Texto apresentado =
- - -

21 de outubro de 2025

Estância do sino coberto. Diniz Conefrey (Quarto de Jade)

Este novo livro de Conefrey é, a um só tempo, uma obra extraordinária de avanço como cria ligações a uma tradição da banda desenhada quase convencional. Com efeito, poderíamos começar com comparações a terrenos familiares, como o da banda desenhada “de aventura” por paisagens e mundos exóticos, à la Jonathan, de Cosey (uma espécie de Tintin hippie), no caso atraindo-se pela cultura mística do budismo indiano. A matéria de trabalho é dupla: a viagem que o monge chinês Xuanzang fez desde a China, pelas montanhas à volta da bacia do Tarim, descendo por Samarcanda, para se enveredar pela Índia à procura de escritos budistas, de forma a levá-los para o seu país, no século VII, e a de Nora, uma mulher ocidental na Índia contemporânea, talvez escapando de uma armadilha inefável da sua vida cansada.

Xuanzang é conhecido, de forma muito enviesada, pelos leitores de banda desenhada. Esta personagem histórica, real, de extrema influência, levaria à escrita de um dos mais celebrados clássicos da literatura chinesa, o A viagem ao Ocidente, no final do século XVI: de uma forma dramática e alegórica, mescla a realidade histórica e até alguns documentos com um rol de fantasia insuperada, como por exemplos os companheiros do monge, sob a forma do porco Zhu Bajie, o monge-demónio Sha, um cavalo-dragão e mais um ajudante que acaba por se tornar a personagem principal e mais conhecida: o rei-macaco, expulso do céu pelo seu comportamento, Sun Wokong. Sim, o Dragon Ball vem beber a esse clássico.  (Mais)

- - -

Informação registada =
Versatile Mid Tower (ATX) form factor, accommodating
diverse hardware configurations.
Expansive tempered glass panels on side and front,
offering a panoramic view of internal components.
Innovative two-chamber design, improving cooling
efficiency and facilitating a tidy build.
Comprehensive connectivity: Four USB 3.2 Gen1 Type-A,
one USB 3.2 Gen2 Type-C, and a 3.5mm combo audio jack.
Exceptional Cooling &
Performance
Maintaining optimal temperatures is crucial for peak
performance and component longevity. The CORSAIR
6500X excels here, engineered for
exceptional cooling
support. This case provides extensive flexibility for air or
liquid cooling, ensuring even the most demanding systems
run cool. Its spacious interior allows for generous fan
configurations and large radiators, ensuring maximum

- - -

Lista de atividades =
1. Imprima sem qualquer alteração as linhas dos registos, tudo desde o início dos registos até à linha que contém "liquid cooling, ensuring", incluindo esta.
2. Prossiga a crítica ao livro Estância do sino coberto a partir do ponto em que o texto termina.

Respostas por tarefa =
1.
Versatile Mid Tower (ATX) form factor, accommodating
diverse hardware configurations.
Expansive tempered glass panels on side and front,
offering a panoramic view of internal components.
Innovative two-chamber design, improving cooling
efficiency and facilitating a tidy build.
Comprehensive connectivity: Four USB 3.2 Gen1 Type-A,
one USB 3.2 Gen2 Type-C, and a 3.5mm combo audio jack.
Exceptional Cooling &
Performance
Maintaining optimal temperatures is crucial for peak
performance and component longevity. The CORSAIR
6500X excels here, engineered for
exceptional cooling
support. This case provides extensive flexibility for air or
liquid cooling, ensuring even the most demanding systems

2.
Mas o livro de Conefrey não se veste de uma sequer peça leve de fantasia, falsa familiaridade, exoticismo e orientalismo de baixa espécie, ou explorações superficiais. Trata-se com efeito de um mergulho cuidado, íntimo, apurado e tranquilo nos ensinamentos dessas doutrinas. Mais especificamente, Xuanzang apresentou uma nova interpretação da doutrina Yogacara, uma das escolas do Budismo Mahayana, que medrou na China graças não apenas ao seu carisma pessoal mas pelo apoio imperial (sigo as lições de um livro de Benjamin Brose sobre Xuanzang, que muito me informou sobre este tema). Explicável como uma doutrina de meditação que faz compreender o poder da consciência e de que como o mundo emana da mente, e não da mera percepção da ilusão externa. Nada tem isto a ver com um certo solipsismo, mas antes que o que é conhecido passa pela mente, numa espécie de fenomenologia avant la lettre, e que influenciaria o budismo na China, Japão e Coreia. Parece-nos este princípio – como a consciência constrói a experiência a cada momento – informará, como veremos, a maneira como o autor burila o seu livro.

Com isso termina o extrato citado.